A decisão da Rússia de reduzir as vendas de gás fora dos contratos de longo prazo antes da guerra, contribuindo para uma crise de energia no inverno que elevou os preços, serviu como um alerta de que a dependência da Europa da energia russa a deixou vulnerável.
A guerra na Ucrânia significou uma rápida reavaliação de décadas de política energética em que o gás barato da Rússia apoiou a economia da Europa.
Mas cortar o gás natural da Europa também não beneficia a Rússia.
Quando se trata de petróleo, a Rússia poderia, em teoria, enviar petróleo por navio-tanque para outros lugares, como Índia e China, países que têm fome de energia e não participam de sanções. Mas o gás é outra questão. O sistema de gasodutos de grandes depósitos no norte da Península de Yamal, no norte da Rússia, para a Europa não se conecta ao gasoduto que leva à China. E a Rússia tem apenas instalações limitadas para exportar gás liquefeito por navio.
A Europa poderia sobreviver a um corte total de gás?
A economia da Europa sofreria sem o gás natural russo, embora o impacto variasse de acordo com a quantidade de uso dos países. As estimativas dos economistas variam muito para a perda de crescimento da economia europeia como um todo. Analistas da Moody’s disseram em um estudo recente que um corte total de energia – gás e petróleo – levaria a Europa a uma recessão.
A Alemanha, a maior economia do continente, é fortemente dependente da energia russa. Seu banco central disse que um corte total pode significar cinco pontos percentuais de perda de produção econômica e inflação mais alta. A inflação já está em níveis recordes, tornando tudo, desde mantimentos até matérias-primas mais caras, impulsionado pela alta nos preços da energia.
O think-tank de Bruegel estimou que a Europa ficaria 10% a 15% abaixo da demanda normal para passar pela próxima temporada de aquecimento no inverno, o que significa que medidas excepcionais teriam que ser tomadas para reduzir o uso de gás.
O que a Europa está fazendo para reduzir a dependência do gás russo?
Os líderes europeus disseram que não podem arcar com as consequências de um boicote imediato. Em vez disso, eles planejam reduzir o uso de gás russo o mais rápido possível.
Estão encomendando mais gás natural liquefeito, que vem de navio; buscar mais gás de gasodutos de lugares como Noruega e Azerbaijão; acelerar a implantação de energia eólica e solar; e empurrando medidas de conservação.
O objetivo é reduzir o uso de gás russo em dois terços até o final do ano e completamente até 2027.
Resta saber se esse objetivo pode ser alcançado na prática.
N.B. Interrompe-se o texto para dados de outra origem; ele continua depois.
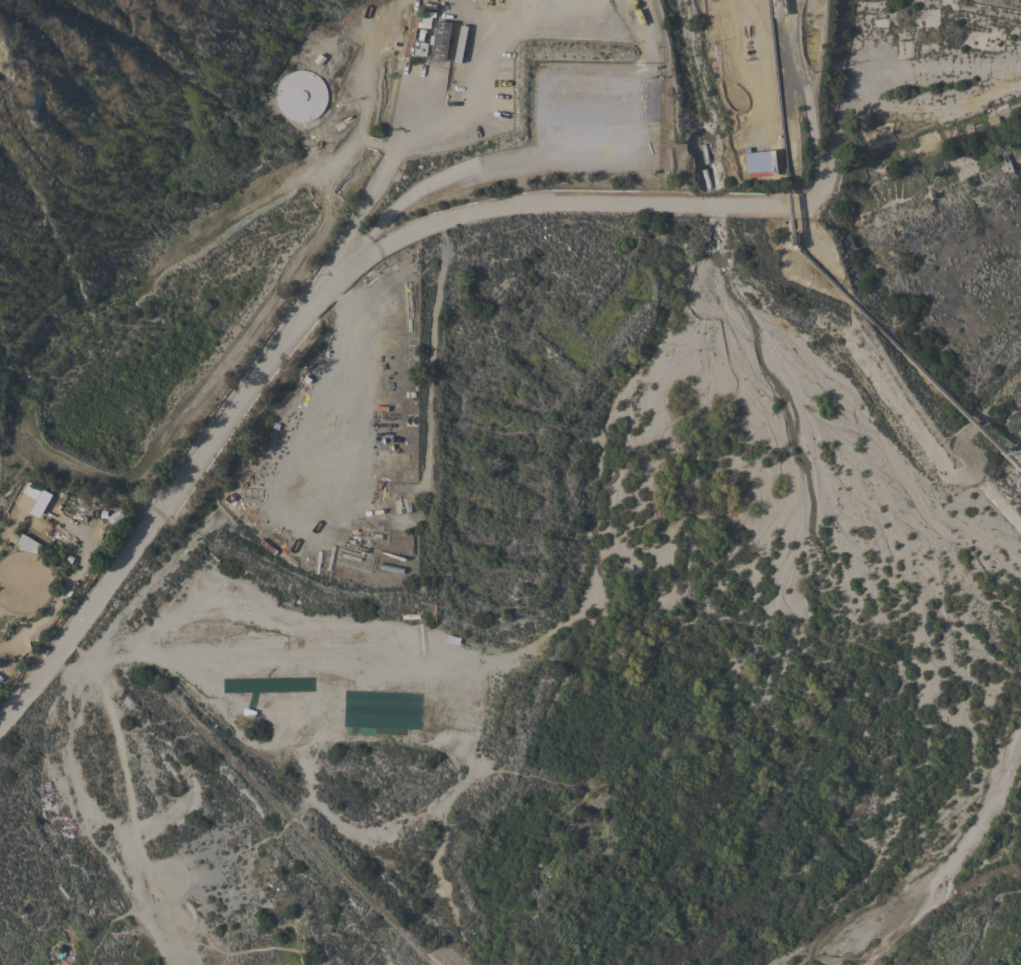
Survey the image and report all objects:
building: (904, 4)
building: (952, 6)
building: (991, 12)
building: (926, 19)
building: (879, 22)
building: (903, 34)
building: (979, 40)
building: (436, 47)
building: (419, 49)
road: (807, 94)
building: (300, 95)
storage tank: (299, 96)
road: (465, 103)
road: (650, 119)
parking lot: (606, 122)
building: (878, 135)
building: (928, 141)
road: (415, 190)
road: (712, 204)
quarry: (210, 259)
road: (330, 264)
road: (345, 339)
building: (26, 494)
road: (168, 494)
building: (27, 543)
road: (57, 668)
river: (931, 862)

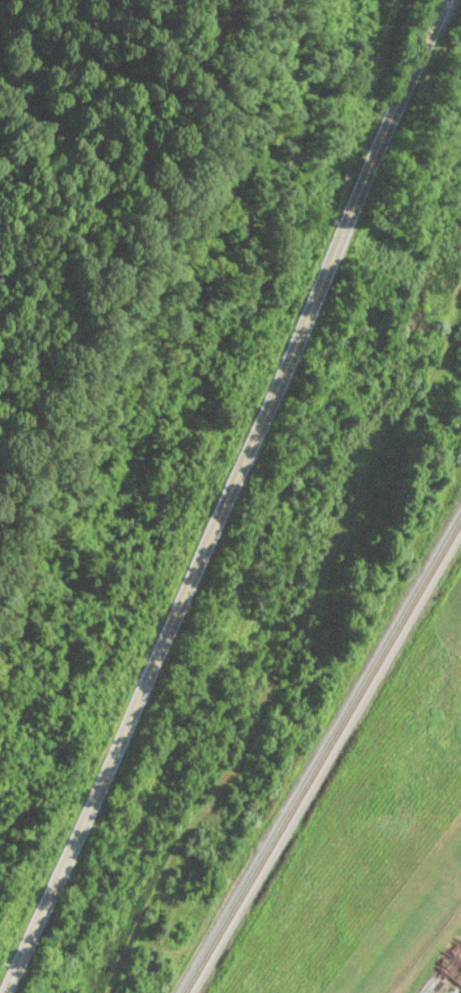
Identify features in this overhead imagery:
road: (212, 494)
railway: (327, 761)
Há um limite para o fornecimento de gás liquefeito, com terminais de exportação funcionando na capacidade máxima.
A Alemanha, que não tem terminal de importação, pretende construir dois – mas isso levará anos. A Itália, que recebe 40% do seu gás da Rússia, chegou a acordos para substituir cerca de metade dessa quantidade da Argélia, Azerbaijão, Angola e Congo e procura aumentar as importações do Qatar. E a Europa está sob pressão para reabastecer suas reservas subterrâneas a tempo da demanda de aquecimento do próximo inverno.
A situação é grave o suficiente para que a Alemanha tenha declarado um alerta precoce de emergência energética, o primeiro de três estágios.